I wouldnt shoot a youngin like this in the woods but if the farmer knew i passed him up he wouldnt let us come back. he says if it aint got horns the arrows better be flying

anyhoo, nobody told me shooting at a deer was so friggin hard w/ a bow







my buddy killed an 80lb doe from the same stand, same spot 2 days before. found his arrow next to mine

sorry for the crap pic. couldnt find the digi camera and my cell is a pos. the deer was bigger in person I promise :wink:


----------



## lswoody (Sep 21, 2010)

LOL!!! Way to go!!!!


----------



## sum-kina (Sep 21, 2010)

HAHA! YOU SURE THATS NOT ONE OF THE FARMERS GOATS.... :LMFAO: 
JK KIDDIN MAN!!!!!!
ANY DEERS A GOOD KILL ESPECIALLY WITH A BOW!!!


----------



## wasilvers (Sep 21, 2010)

That's a prize for sure, anyone can hit a full size deer, but you managed to hit a halfsize target at a good distance and make a great kill. :wink: 

Congrats


----------



## breachless (Sep 21, 2010)

Those younger deer are much better eating too!


----------



## Loggerhead Mike (Sep 22, 2010)

haha thanks. i fry'd up the sweet meat yesterday, had to beat my old lady off of it with a stick #-o :mrgreen:


----------



## Jim (Sep 22, 2010)

congrats man! =D>


----------



## FishingBuds (Sep 22, 2010)

Yea, done that size and would anytime, Im a meat hunter period.

Awsome hit =D>


----------



## dyeguy1212 (Sep 22, 2010)

any bow kill is a trophy =D> 

Nicely done!


----------



## BassBlaster (Sep 22, 2010)

Congrats on the first bow kill!! I hunted with a Ruger SRH last season for the first time and killed one about that size with it.
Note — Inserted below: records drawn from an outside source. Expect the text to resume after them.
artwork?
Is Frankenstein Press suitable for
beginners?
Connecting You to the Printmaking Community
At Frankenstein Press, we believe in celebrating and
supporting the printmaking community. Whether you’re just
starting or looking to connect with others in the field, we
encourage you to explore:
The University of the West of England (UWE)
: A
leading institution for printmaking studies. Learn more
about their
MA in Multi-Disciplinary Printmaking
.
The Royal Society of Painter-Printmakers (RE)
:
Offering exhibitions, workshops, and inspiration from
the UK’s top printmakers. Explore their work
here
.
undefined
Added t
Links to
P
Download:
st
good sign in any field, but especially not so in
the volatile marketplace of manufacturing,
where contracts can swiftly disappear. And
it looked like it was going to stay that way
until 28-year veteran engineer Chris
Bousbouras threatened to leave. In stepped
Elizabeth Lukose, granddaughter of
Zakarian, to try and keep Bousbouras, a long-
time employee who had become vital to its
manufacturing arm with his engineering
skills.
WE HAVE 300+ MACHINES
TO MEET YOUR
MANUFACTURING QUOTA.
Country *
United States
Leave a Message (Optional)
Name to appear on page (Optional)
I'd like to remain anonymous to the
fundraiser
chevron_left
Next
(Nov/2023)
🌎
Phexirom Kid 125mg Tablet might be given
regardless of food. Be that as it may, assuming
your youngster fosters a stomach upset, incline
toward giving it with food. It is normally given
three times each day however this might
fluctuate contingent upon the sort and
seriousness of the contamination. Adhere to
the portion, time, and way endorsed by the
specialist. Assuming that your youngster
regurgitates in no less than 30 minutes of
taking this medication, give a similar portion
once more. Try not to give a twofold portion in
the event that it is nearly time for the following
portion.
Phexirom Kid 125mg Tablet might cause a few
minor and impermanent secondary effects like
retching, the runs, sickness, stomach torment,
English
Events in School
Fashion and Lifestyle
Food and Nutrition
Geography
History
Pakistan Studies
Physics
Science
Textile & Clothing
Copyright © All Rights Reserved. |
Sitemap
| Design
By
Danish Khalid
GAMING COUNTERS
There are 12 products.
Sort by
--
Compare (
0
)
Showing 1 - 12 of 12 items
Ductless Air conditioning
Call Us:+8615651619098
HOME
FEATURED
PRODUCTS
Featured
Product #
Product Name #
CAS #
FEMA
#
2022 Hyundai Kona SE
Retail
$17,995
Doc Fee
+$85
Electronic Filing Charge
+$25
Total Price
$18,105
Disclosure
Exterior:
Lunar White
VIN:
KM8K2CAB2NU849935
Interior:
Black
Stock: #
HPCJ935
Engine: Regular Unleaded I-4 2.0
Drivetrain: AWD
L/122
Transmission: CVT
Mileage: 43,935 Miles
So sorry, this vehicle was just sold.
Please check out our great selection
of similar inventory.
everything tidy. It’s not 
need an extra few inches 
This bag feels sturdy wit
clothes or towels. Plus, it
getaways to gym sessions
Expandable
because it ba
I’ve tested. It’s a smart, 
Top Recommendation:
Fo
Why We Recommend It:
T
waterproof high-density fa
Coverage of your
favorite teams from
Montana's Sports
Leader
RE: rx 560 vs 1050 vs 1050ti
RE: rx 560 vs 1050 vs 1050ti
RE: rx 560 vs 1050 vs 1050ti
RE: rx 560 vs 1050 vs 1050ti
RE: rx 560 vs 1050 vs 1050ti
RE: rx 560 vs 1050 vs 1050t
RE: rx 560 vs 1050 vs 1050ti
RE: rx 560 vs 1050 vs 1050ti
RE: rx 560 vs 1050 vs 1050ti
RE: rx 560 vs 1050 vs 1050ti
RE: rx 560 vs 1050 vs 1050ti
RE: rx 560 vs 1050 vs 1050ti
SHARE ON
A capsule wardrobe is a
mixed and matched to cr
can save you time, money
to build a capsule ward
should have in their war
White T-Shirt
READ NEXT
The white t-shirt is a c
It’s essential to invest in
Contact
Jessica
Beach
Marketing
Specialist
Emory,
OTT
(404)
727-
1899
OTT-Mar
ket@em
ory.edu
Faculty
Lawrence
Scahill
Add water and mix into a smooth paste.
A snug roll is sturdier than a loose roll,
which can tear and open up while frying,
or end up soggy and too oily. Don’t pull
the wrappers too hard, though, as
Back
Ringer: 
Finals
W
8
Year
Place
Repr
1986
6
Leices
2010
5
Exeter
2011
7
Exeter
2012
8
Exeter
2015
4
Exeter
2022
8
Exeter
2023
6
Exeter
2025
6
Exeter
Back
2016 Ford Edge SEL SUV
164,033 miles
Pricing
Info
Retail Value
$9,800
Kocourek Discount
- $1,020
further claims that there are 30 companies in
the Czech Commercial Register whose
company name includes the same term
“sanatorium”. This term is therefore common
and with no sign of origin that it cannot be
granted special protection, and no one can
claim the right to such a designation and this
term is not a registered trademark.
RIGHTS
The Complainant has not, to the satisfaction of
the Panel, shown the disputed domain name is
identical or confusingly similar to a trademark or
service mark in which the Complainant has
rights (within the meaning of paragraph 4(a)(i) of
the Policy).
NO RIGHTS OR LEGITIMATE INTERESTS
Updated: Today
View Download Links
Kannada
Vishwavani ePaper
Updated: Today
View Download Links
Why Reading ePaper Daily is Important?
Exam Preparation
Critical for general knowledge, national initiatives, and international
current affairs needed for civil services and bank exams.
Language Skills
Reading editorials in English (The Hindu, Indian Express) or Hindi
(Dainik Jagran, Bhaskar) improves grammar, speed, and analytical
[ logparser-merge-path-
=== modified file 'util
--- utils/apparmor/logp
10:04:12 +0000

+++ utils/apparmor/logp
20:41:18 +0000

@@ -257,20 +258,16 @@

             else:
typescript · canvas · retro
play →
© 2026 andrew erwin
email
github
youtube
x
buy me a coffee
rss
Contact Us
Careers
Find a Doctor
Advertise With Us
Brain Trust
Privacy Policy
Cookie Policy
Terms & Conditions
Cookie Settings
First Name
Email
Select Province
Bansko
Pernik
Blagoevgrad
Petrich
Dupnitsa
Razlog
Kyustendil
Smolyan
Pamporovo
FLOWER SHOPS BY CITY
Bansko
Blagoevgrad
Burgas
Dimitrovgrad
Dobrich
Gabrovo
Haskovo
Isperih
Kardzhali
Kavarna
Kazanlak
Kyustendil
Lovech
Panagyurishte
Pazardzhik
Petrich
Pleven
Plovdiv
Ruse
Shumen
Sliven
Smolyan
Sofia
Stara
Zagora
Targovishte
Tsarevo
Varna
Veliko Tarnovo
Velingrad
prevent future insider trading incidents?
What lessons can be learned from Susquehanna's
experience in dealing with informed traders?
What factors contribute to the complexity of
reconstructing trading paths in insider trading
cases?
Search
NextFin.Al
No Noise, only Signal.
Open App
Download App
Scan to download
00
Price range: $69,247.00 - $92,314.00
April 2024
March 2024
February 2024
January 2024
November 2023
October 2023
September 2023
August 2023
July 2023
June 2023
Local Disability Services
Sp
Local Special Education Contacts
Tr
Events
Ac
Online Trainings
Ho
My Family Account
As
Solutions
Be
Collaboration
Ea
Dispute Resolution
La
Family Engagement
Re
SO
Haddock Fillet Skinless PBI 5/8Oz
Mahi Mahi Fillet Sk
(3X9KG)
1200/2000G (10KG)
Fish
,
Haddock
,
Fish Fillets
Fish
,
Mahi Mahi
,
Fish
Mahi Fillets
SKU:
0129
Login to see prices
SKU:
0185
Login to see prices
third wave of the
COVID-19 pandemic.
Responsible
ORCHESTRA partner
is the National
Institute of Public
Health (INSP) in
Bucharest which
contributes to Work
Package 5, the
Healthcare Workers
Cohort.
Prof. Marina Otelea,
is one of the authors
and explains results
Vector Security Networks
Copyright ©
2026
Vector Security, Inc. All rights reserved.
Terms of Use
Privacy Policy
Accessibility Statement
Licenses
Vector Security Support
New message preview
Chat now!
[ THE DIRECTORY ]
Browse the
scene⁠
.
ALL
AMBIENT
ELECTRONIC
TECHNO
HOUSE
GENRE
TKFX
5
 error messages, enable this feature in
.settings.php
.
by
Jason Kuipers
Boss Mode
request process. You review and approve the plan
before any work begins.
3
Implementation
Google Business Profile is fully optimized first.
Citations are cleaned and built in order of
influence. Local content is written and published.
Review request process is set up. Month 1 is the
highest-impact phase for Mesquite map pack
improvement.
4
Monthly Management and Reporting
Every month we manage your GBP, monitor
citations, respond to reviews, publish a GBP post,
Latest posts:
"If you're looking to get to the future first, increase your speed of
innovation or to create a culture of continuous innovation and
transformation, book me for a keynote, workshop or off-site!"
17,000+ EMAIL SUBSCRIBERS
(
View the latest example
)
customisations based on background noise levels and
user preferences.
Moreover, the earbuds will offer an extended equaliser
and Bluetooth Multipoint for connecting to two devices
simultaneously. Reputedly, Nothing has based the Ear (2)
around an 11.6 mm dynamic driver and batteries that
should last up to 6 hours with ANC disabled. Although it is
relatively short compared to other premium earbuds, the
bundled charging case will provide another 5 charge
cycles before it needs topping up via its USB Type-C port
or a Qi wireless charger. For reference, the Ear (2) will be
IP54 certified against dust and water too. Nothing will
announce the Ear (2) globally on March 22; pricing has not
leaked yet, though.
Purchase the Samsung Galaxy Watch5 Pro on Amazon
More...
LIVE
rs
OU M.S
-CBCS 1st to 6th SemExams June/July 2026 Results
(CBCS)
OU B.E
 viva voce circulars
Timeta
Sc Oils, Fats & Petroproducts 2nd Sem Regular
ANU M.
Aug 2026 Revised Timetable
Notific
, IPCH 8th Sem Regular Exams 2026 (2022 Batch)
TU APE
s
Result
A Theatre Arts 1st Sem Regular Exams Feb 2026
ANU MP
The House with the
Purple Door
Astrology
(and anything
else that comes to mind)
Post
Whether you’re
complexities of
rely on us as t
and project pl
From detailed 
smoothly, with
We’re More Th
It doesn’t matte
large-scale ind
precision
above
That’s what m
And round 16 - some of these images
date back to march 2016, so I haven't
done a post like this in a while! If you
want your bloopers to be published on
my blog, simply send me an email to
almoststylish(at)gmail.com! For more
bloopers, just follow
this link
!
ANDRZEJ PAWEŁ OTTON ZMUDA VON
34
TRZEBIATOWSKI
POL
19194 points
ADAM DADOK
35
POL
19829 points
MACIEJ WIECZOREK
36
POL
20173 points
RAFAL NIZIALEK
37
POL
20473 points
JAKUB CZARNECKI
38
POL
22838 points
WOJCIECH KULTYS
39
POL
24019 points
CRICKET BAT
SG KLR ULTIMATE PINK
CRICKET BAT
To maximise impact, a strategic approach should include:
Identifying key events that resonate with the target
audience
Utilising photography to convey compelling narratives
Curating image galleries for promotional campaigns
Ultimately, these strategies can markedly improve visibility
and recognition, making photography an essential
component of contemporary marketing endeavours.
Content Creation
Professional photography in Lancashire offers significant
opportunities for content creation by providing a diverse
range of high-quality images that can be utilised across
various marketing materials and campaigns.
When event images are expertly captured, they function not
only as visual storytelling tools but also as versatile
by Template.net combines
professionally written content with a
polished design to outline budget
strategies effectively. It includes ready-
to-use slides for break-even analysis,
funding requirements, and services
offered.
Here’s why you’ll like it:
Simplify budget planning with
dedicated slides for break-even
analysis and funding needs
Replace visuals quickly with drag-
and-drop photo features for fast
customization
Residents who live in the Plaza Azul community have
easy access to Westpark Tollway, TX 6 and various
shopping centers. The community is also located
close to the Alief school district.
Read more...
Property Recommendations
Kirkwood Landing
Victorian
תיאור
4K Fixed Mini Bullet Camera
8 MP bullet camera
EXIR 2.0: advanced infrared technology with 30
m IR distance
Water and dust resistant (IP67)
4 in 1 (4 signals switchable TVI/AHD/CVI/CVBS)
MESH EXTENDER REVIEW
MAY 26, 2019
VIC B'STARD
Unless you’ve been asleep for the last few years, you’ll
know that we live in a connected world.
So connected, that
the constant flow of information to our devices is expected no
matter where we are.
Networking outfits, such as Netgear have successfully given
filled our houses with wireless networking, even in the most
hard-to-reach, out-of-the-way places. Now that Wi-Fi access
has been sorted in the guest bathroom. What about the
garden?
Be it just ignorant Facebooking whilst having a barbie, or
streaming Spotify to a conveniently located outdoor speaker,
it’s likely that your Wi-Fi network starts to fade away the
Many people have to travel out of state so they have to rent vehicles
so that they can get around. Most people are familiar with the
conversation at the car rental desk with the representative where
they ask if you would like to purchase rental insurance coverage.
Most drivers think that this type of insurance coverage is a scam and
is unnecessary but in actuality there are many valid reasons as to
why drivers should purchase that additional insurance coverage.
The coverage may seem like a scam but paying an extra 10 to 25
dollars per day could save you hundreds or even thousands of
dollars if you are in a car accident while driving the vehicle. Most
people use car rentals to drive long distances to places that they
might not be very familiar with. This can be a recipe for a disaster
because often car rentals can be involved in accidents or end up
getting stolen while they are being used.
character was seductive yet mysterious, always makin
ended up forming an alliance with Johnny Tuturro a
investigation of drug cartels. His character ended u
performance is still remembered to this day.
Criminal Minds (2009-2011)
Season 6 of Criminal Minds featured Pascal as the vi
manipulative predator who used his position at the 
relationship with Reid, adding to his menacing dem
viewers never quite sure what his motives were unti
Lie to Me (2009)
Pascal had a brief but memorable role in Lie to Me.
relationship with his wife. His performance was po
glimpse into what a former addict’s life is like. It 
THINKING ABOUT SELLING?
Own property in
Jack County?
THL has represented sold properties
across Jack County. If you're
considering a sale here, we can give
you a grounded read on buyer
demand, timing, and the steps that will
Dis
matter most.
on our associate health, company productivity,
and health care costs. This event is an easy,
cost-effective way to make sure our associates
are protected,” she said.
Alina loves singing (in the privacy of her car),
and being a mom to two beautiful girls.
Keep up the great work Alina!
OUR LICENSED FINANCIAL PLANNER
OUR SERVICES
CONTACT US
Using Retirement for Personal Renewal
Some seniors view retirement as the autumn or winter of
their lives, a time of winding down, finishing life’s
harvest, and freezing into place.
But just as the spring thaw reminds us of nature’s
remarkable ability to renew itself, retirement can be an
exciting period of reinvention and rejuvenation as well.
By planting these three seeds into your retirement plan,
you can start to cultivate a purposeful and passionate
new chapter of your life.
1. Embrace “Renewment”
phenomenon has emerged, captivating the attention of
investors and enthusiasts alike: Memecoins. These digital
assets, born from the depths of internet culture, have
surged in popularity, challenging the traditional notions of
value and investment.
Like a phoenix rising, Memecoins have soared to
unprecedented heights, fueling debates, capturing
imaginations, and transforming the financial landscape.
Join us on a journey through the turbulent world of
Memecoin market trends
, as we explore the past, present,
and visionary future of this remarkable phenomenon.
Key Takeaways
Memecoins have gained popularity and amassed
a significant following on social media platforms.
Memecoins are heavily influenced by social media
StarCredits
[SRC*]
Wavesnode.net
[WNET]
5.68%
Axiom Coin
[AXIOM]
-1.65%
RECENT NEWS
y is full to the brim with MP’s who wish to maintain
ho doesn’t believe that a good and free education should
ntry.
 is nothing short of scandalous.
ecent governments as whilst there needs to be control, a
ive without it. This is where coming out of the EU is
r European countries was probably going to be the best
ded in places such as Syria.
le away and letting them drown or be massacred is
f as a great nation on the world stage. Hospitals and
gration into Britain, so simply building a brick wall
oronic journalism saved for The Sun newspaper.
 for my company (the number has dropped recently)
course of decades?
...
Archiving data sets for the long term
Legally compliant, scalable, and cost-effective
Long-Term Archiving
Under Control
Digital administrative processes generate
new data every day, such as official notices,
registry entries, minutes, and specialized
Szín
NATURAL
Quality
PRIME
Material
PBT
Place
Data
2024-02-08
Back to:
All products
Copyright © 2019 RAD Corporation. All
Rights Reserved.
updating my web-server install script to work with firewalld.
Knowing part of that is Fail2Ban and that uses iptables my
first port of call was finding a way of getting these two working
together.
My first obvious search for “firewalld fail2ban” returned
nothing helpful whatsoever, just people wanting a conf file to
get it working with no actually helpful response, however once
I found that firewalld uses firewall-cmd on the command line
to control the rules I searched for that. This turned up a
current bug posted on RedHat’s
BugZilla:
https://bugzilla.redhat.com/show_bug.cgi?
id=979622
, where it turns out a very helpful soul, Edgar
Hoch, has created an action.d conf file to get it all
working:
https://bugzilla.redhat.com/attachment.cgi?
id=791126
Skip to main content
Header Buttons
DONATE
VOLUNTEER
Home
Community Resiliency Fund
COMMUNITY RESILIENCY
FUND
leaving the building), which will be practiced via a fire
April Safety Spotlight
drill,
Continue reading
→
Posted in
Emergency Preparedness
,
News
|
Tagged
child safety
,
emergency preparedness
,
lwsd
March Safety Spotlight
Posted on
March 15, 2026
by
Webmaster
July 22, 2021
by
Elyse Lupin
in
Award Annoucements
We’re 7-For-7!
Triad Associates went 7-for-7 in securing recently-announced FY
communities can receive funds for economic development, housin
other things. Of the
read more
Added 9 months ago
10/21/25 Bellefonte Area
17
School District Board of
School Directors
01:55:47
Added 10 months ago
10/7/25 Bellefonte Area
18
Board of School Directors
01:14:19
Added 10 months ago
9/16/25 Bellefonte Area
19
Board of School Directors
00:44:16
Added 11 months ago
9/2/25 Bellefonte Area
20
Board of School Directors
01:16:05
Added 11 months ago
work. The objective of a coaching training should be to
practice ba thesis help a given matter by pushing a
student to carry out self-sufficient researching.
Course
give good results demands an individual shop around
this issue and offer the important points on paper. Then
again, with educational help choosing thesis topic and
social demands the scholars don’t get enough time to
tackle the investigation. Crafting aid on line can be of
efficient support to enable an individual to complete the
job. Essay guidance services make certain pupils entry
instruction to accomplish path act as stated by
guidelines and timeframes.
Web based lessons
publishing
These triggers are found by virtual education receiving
All my buddys laughed at me but I dont think they realized how hard it was to hit that little thing with a pistol!!


----------



## Quackrstackr (Sep 22, 2010)

Congrats.

Those little ones are tender. :wink:


----------



## lbursell (Sep 25, 2010)

Congrats on your first bow kill. Young ones taste alot better. Anyway, I never heard of anybody eatin' antlers.


----------



## hardwatergrampa (Oct 3, 2010)

congrads lot better then track soup 3 more weeks till till deer season here


----------



## weezer71 (Oct 3, 2010)

I have yet to get one with my bow, so congrats! Besides....much more tender!!!


----------